Estratto del testo:

***

I will avenge you, Robert!

A proposito di The Northman,
ultimo film di Robert Eggers

di Giuseppe Del Core / 27 maggio

Per farsi un’idea dell’immediato interesse che si è guadagnato Robert Eggers, basti pensare che, già molto prima che The Northman approdasse nelle sale, si era iniziato a chiacchierare – e a farlo con un certo hype – riguardo a un altro progetto del regista statunitense, cioè il re(re)make di Nosferatu. La notizia era stata accolta con l’accoglienza che si è ormai soliti riservare a notizie di questo tipo: non curiosità ma preventiva acclamazione (al coraggio?), non ansia ma pura trepidazione. Non si può aspettare, sarà un capolavoro.

Sì, perché il trentottenne Eggers, dopo soli due film, pareva già deputato a guidare la rinascita del Cinema, peraltro all’interno di una scena horror capace di affrancarsi dai franchise (e quindi Saw, Rec, Paranormal Activity e, più tardi, The Conjuring) e spostarsi su un piano più autoriale. Nel giro di poco è nata una triade quasi inseparabile: Jordan Peele (Scappa – Get Out, Noi), Ari Aster (Hereditary, Midsommar) e appunto Robert Eggers (The Witch, The Lighthouse e ora The Northman), a cui talvolta si aggiunge il nome di David Robert Mitchell, che però sembra appartenere meno al genere, dato che ha esordito con un coming of age (il delizioso e sottovalutatissimo The Myth of the American Sleepover) e che, dopo l’incursione horror con It follows (2014), è tornato con un simil-noir psichedelico mai distribuito in Italia (Under the silver lake, 2018).

***

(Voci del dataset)
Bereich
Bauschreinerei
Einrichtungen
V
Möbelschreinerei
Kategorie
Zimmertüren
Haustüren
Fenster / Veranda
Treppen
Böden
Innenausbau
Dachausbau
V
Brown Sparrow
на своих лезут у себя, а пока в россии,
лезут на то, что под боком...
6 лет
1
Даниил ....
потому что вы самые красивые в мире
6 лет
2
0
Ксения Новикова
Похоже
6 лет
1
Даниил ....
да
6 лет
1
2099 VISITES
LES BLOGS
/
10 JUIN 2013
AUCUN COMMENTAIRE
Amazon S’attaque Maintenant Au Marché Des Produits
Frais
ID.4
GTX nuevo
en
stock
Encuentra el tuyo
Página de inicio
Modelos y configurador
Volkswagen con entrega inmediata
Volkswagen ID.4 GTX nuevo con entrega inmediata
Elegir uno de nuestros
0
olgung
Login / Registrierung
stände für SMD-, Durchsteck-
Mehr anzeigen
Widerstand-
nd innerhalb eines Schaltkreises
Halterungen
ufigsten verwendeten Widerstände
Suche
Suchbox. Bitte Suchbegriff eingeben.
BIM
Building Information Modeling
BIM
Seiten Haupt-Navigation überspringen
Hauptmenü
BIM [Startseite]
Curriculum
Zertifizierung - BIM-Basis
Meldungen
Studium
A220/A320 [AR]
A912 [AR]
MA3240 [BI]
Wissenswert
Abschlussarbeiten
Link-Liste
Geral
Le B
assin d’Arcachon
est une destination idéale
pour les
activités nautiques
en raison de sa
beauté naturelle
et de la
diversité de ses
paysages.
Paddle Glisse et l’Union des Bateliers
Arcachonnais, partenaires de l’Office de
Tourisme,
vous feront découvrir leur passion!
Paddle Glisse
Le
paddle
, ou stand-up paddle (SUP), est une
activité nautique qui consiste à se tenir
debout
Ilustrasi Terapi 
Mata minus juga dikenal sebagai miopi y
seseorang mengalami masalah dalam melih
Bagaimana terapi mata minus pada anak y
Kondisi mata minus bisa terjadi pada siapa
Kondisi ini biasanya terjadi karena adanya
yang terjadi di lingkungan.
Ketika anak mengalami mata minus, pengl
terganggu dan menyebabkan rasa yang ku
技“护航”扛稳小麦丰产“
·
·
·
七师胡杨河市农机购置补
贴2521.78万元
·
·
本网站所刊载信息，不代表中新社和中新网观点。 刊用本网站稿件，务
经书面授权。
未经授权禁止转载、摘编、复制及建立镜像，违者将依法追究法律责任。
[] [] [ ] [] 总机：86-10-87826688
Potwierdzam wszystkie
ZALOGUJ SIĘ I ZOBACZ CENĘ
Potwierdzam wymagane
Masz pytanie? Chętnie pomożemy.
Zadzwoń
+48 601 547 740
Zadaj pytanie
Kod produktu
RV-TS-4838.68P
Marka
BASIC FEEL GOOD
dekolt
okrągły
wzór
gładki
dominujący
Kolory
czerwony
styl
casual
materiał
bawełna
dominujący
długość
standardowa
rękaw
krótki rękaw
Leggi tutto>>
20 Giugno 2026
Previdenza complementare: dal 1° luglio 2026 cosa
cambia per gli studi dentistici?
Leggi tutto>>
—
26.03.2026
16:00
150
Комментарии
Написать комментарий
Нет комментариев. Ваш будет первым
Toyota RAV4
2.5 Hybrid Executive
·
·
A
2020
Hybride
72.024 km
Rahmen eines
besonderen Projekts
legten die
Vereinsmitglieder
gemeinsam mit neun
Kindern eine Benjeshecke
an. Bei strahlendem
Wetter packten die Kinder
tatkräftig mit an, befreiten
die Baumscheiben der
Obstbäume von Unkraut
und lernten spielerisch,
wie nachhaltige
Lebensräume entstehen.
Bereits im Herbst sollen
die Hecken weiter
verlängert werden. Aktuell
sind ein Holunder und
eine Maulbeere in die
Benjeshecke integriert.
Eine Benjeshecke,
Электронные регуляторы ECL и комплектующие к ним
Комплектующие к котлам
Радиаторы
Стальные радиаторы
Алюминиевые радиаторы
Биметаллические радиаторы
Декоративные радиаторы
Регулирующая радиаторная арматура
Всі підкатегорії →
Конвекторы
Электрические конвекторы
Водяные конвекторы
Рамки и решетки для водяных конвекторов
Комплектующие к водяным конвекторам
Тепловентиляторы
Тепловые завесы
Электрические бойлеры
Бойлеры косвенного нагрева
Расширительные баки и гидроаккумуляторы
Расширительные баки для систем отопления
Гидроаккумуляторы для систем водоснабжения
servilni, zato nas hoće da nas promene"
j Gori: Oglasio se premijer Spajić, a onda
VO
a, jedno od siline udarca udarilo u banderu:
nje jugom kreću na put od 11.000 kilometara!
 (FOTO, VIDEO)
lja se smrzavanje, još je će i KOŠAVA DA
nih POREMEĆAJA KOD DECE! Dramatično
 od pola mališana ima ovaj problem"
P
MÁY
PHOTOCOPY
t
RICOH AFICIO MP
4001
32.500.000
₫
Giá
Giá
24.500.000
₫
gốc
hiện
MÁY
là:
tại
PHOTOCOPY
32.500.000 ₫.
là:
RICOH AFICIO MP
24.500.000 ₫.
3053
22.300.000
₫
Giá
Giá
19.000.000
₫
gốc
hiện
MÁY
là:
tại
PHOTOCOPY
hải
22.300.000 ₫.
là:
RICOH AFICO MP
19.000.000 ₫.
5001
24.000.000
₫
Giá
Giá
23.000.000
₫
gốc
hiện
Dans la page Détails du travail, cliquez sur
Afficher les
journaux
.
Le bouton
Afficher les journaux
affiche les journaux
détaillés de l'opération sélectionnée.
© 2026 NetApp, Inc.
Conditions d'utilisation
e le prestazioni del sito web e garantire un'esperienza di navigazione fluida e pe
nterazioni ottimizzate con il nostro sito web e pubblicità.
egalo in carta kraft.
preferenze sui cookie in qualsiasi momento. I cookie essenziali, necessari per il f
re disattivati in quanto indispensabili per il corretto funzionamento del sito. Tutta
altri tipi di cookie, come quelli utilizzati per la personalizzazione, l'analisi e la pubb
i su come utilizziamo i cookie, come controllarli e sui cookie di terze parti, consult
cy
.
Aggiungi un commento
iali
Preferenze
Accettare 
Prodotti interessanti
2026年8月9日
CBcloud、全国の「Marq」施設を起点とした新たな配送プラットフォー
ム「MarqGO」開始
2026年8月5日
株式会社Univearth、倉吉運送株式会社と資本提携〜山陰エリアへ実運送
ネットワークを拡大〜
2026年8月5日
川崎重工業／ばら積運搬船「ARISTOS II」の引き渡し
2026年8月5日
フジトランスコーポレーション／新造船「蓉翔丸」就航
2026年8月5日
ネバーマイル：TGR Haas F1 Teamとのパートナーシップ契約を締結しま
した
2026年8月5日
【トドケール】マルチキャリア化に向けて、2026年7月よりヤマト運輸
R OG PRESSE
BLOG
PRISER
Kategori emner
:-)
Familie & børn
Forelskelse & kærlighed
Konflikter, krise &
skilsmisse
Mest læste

***

Esercizi da svolgere:
A - Rispondi a queste domande sull'articolo su The Northman:
(i) Di quale altro progetto di Eggers si parlava già molto prima che The Northman uscisse nelle sale?
(ii) Quanti anni ha Eggers secondo l'articolo?
(iii) Con quale film ha esordito David Robert Mitchell?
B - Cita fedelmente dall'articolo su The Northman il passo che si apre con le parole contenenti "di Giuseppe Del" e si chiude con "sarà un capolavoro.".

Risposte in ordine:
A -
(i) Del re(re)make di Nosferatu.
(ii) Trentotto.
(iii) Con The Myth of the American Sleepover.

B -
di Giuseppe Del Core / 27 maggio

Per farsi un’idea dell’immediato interesse che si è guadagnato Robert Eggers, basti pensare che, già molto prima che The Northman approdasse nelle sale, si era iniziato a chiacchierare – e a farlo con un certo hype – riguardo a un altro progetto del regista statunitense, cioè il re(re)make di Nosferatu. La notizia era stata accolta con l’accoglienza che si è ormai soliti riservare a notizie di questo tipo: non curiosità ma preventiva acclamazione (al coraggio?), non ansia ma pura trepidazione. Non si può aspettare, sarà un capolavoro.